Return an exact copy of the entries, skipping any picture you find.

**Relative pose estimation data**
§

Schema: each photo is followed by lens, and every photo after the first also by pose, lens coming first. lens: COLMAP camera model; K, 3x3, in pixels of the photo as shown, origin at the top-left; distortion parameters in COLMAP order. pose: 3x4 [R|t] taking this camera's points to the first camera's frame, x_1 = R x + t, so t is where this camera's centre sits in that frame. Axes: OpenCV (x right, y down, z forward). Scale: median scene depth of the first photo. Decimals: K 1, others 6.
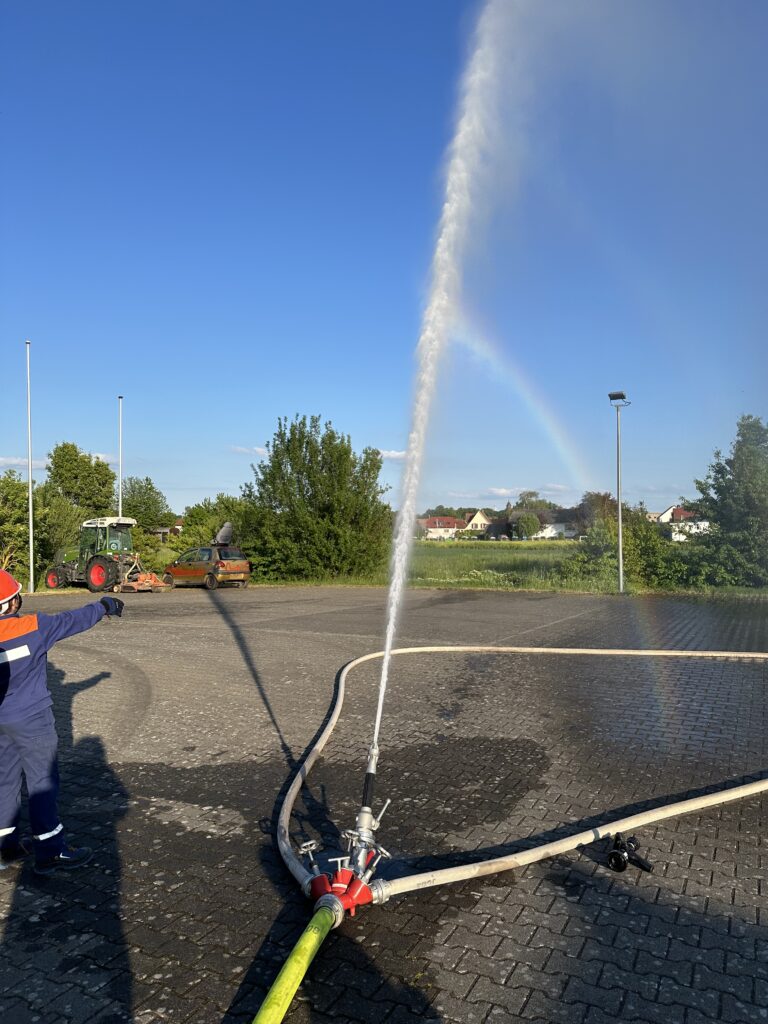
lens RADIAL K [[715.5, 0, 389.8], [0, 715.5, 519.2], [0, 0, 1]] dist [0.104119, -0.101205]
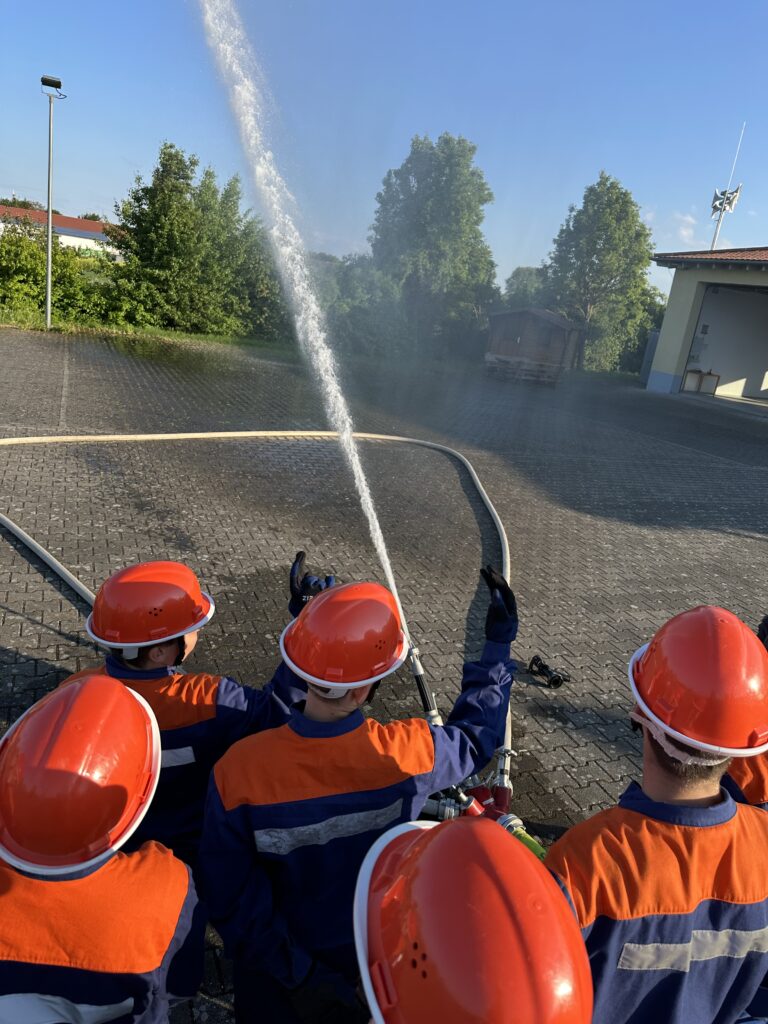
lens RADIAL K [[715.5, 0, 375.4], [0, 715.5, 503.8], [0, 0, 1]] dist [0.104119, -0.101205]
pose [[0.644992, -0.121729, 0.754432, -0.089572], [-0.159503, 0.944043, 0.288688, -0.012934], [-0.747359, -0.306536, 0.589484, 0.069217]]
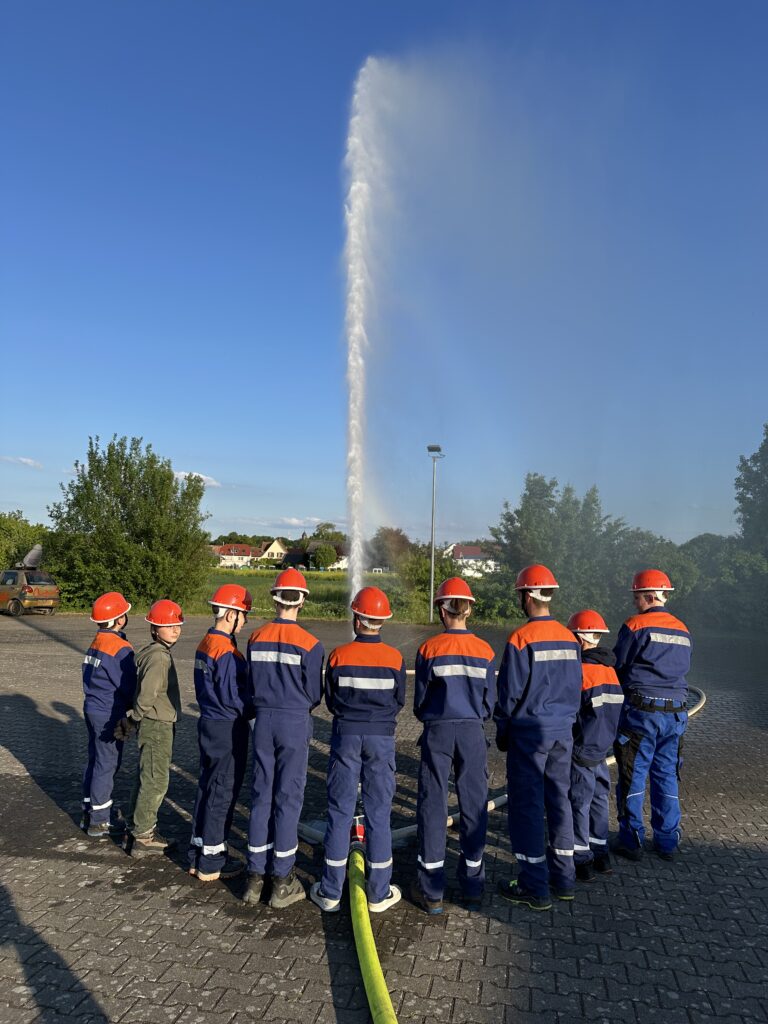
lens RADIAL K [[715.5, 0, 393.9], [0, 715.5, 510.1], [0, 0, 1]] dist [0.104119, -0.101205]
pose [[0.956381, 0.058173, 0.286272, -0.043898], [-0.042859, 0.997309, -0.059477, -0.003164], [-0.288961, 0.044614, 0.956301, -0.036032]]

§

**Solution for this task**
Schema: each photo is followed by lens, and every photo after the first also by pose, lens coming first. lens: COLMAP camera model; K, 3x3, in pixels of the photo as shown, origin at the top-left; distortion parameters in COLMAP order. pose: 3x4 [R|t] taking this camera's points to the first camera's frame, x_1 = R x + t, so t is where this camera's centre sits in that frame. Axes: OpenCV (x right, y down, z forward). Scale: median scene depth of the first photo. Decimals: K 1, others 6.
lens RADIAL K [[715.5, 0, 389.8], [0, 715.5, 519.2], [0, 0, 1]] dist [0.104119, -0.101205]
lens RADIAL K [[715.5, 0, 375.4], [0, 715.5, 503.8], [0, 0, 1]] dist [0.104119, -0.101205]
pose [[0.644992, -0.121729, 0.754432, -0.089572], [-0.159503, 0.944043, 0.288688, -0.012934], [-0.747359, -0.306536, 0.589484, 0.069217]]
lens RADIAL K [[715.5, 0, 393.9], [0, 715.5, 510.1], [0, 0, 1]] dist [0.104119, -0.101205]
pose [[0.956381, 0.058173, 0.286272, -0.043898], [-0.042859, 0.997309, -0.059477, -0.003164], [-0.288961, 0.044614, 0.956301, -0.036032]]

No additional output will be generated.